What to do:
Go through the lines below. Copy those with "Left".

Records supplied:
*** Block opens ***

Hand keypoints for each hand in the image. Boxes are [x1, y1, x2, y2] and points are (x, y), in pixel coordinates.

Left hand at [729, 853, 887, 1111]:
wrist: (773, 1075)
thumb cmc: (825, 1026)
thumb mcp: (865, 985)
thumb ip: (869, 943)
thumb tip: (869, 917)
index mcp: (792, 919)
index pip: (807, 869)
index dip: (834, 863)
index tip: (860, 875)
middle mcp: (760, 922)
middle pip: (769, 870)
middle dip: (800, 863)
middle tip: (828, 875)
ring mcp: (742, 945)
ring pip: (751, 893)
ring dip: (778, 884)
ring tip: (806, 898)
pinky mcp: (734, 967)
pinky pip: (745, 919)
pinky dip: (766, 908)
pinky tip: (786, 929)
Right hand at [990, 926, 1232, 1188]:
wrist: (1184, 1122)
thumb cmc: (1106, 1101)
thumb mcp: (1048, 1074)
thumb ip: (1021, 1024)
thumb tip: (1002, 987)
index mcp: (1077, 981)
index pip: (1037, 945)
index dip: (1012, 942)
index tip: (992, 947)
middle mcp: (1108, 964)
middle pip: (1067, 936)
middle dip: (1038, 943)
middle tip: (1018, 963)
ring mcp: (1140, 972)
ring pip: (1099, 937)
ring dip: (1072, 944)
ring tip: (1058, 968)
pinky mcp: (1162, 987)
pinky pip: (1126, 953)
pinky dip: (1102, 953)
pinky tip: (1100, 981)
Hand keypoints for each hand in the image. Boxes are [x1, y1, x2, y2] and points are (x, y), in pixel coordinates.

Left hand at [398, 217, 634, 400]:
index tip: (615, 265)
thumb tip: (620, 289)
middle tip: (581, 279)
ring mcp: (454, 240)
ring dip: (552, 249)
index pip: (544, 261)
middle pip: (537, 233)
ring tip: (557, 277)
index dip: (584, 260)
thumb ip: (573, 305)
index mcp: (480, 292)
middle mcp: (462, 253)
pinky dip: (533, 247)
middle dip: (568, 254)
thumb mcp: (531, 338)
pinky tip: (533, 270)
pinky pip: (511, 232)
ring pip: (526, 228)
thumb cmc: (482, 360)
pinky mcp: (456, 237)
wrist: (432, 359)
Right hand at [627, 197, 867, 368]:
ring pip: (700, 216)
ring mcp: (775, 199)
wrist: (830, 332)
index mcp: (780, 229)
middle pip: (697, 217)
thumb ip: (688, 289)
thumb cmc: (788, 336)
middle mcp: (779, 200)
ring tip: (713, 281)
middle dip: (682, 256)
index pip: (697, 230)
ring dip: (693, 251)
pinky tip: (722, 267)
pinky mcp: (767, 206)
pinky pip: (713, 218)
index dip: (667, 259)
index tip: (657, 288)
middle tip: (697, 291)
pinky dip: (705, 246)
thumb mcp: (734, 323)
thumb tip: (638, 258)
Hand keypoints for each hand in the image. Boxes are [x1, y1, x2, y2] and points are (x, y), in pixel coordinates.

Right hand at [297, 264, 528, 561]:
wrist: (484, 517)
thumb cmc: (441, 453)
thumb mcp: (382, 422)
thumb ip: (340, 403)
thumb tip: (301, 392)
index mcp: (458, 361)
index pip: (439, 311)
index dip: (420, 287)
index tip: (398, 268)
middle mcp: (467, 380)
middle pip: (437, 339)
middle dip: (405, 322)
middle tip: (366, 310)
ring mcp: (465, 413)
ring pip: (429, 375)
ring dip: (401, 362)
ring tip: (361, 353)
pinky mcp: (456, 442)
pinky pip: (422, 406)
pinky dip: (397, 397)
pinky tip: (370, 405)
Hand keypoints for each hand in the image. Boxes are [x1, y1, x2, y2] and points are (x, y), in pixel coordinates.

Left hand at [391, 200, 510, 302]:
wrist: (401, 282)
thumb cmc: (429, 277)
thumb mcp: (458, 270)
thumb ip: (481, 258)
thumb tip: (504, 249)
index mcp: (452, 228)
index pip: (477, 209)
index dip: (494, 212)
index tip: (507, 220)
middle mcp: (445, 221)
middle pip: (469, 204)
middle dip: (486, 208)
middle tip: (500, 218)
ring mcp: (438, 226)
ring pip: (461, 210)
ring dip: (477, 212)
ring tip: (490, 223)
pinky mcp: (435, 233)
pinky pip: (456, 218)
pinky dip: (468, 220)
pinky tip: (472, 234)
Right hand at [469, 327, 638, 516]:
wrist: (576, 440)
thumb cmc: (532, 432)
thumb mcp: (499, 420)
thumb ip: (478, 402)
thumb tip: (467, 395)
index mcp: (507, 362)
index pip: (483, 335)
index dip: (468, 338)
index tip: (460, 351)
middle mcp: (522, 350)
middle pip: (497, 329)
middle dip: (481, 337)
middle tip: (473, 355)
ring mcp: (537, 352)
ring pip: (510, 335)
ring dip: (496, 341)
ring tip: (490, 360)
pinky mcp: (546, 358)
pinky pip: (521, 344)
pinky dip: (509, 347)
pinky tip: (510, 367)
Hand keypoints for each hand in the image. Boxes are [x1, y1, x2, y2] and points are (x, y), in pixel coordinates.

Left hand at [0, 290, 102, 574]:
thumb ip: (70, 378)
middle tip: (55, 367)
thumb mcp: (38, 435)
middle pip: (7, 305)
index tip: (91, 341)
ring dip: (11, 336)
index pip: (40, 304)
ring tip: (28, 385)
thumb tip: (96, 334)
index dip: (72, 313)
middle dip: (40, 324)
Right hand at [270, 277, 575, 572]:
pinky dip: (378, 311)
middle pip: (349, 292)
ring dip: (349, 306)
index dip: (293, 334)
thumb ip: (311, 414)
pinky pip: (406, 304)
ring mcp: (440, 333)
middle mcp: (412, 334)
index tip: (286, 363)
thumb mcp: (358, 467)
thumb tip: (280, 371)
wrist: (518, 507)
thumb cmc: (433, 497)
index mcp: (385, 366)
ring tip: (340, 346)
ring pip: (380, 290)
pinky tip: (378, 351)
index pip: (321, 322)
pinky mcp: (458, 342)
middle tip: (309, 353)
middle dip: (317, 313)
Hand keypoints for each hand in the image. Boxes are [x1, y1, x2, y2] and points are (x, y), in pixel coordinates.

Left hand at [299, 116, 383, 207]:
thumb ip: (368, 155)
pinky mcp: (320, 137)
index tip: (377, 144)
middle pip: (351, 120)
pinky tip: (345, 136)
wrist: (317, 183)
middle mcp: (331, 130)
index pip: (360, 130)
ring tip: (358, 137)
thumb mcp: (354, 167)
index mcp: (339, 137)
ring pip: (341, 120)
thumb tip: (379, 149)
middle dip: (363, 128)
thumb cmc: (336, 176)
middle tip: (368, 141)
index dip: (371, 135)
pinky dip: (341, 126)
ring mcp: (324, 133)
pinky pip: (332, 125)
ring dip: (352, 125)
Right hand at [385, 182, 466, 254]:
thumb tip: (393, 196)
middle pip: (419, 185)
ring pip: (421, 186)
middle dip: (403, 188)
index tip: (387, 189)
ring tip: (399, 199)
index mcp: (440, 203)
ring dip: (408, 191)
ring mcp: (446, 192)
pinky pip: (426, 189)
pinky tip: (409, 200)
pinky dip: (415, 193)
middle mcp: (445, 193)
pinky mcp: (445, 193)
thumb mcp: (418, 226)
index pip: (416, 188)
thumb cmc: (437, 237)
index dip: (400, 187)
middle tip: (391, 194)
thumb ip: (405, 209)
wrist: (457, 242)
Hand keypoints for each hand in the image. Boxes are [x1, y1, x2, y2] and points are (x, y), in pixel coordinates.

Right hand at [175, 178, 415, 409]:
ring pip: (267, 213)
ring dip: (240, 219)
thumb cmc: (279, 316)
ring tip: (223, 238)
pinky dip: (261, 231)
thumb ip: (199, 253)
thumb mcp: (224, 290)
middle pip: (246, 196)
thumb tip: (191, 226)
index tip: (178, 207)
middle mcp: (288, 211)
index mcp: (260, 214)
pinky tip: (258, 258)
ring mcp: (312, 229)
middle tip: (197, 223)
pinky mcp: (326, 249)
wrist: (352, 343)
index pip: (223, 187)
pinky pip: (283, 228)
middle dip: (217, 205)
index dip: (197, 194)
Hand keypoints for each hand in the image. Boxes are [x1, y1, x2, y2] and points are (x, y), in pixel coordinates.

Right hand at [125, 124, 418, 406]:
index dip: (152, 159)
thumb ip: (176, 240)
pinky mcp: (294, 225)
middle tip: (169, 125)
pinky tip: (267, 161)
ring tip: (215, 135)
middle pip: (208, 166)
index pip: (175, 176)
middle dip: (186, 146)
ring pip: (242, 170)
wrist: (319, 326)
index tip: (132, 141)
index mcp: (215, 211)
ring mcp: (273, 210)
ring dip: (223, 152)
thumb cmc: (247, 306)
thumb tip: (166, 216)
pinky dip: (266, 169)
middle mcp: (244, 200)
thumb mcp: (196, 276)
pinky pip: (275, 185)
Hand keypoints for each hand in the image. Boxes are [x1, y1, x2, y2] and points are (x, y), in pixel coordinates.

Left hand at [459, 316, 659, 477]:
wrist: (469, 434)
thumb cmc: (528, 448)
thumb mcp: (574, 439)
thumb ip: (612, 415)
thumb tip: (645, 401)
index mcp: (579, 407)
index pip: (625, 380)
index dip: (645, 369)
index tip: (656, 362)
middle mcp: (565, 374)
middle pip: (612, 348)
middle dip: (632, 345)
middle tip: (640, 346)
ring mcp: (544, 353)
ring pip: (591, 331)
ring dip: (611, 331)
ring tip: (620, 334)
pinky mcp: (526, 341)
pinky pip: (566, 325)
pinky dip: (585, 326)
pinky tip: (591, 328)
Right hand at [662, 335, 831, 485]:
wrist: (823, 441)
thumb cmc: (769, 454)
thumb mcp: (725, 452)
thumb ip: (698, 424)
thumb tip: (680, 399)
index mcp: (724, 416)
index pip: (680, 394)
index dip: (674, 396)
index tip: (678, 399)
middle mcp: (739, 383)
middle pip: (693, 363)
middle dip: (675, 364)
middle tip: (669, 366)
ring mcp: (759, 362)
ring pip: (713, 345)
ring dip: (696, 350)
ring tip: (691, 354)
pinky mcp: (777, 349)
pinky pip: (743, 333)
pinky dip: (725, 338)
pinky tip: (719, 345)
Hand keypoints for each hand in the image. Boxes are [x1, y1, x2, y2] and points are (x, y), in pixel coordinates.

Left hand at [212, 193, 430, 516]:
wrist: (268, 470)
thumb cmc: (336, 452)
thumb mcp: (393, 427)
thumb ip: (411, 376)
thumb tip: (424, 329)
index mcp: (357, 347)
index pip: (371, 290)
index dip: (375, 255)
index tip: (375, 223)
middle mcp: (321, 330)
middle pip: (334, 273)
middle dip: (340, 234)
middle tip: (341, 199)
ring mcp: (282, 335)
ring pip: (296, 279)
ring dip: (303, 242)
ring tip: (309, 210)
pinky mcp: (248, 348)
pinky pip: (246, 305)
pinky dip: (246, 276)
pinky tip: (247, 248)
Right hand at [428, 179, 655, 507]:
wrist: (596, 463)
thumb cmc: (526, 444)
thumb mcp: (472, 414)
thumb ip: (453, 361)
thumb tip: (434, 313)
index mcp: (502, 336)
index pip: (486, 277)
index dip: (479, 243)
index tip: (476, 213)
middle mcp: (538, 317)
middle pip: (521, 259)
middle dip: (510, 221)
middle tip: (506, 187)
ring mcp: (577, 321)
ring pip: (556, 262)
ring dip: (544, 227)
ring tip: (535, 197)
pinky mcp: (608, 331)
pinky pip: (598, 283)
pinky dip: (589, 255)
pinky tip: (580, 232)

*** Block closes ***

Result for this exercise:
Left hand at [729, 853, 887, 1111]:
Left hand at [398, 217, 634, 400]:
Left hand at [391, 200, 510, 302]:
Left hand at [0, 290, 102, 574]:
Left hand at [299, 116, 383, 207]:
Left hand at [459, 316, 659, 477]:
Left hand at [212, 193, 430, 516]:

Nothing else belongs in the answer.